Records for this task Start Marker
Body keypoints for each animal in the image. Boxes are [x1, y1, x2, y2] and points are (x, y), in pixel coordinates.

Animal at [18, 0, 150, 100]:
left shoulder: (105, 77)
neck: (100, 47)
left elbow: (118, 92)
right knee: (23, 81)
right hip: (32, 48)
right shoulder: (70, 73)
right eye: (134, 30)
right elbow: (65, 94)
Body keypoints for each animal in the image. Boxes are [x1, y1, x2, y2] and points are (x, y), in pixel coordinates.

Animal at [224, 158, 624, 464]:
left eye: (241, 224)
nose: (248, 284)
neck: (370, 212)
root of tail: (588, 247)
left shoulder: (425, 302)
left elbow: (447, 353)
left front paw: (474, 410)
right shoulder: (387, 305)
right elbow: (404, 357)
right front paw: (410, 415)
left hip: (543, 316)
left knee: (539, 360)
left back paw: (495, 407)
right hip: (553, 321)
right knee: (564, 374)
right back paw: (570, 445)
Records for this task End Marker
Records for this task Start Marker
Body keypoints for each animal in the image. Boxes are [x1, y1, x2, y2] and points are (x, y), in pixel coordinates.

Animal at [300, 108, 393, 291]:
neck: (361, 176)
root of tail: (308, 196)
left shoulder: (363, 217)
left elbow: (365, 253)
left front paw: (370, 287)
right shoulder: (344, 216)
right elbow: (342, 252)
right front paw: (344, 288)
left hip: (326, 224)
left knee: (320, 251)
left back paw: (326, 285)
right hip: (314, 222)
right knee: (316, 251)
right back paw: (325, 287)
Records for this task End Marker
■ Activity: Take the entries above and return only the lines from the one with "left elbow: (118, 92)" to the one with "right back paw: (570, 445)", both included, unchanged.

■ Written answer:
left elbow: (118, 92)
right knee: (23, 81)
right hip: (32, 48)
right shoulder: (70, 73)
right eye: (134, 30)
right elbow: (65, 94)
Body keypoints for each animal in the image. Boxes are [x1, y1, x2, y2] and points are (x, y), in pixel coordinates.

Animal at [224, 158, 624, 464]:
left eye: (241, 224)
nose: (248, 284)
neck: (370, 212)
root of tail: (588, 247)
left shoulder: (425, 302)
left elbow: (447, 353)
left front paw: (474, 410)
right shoulder: (387, 305)
right elbow: (404, 357)
right front paw: (410, 415)
left hip: (543, 316)
left knee: (539, 360)
left back paw: (495, 407)
right hip: (553, 321)
right knee: (564, 374)
right back paw: (570, 445)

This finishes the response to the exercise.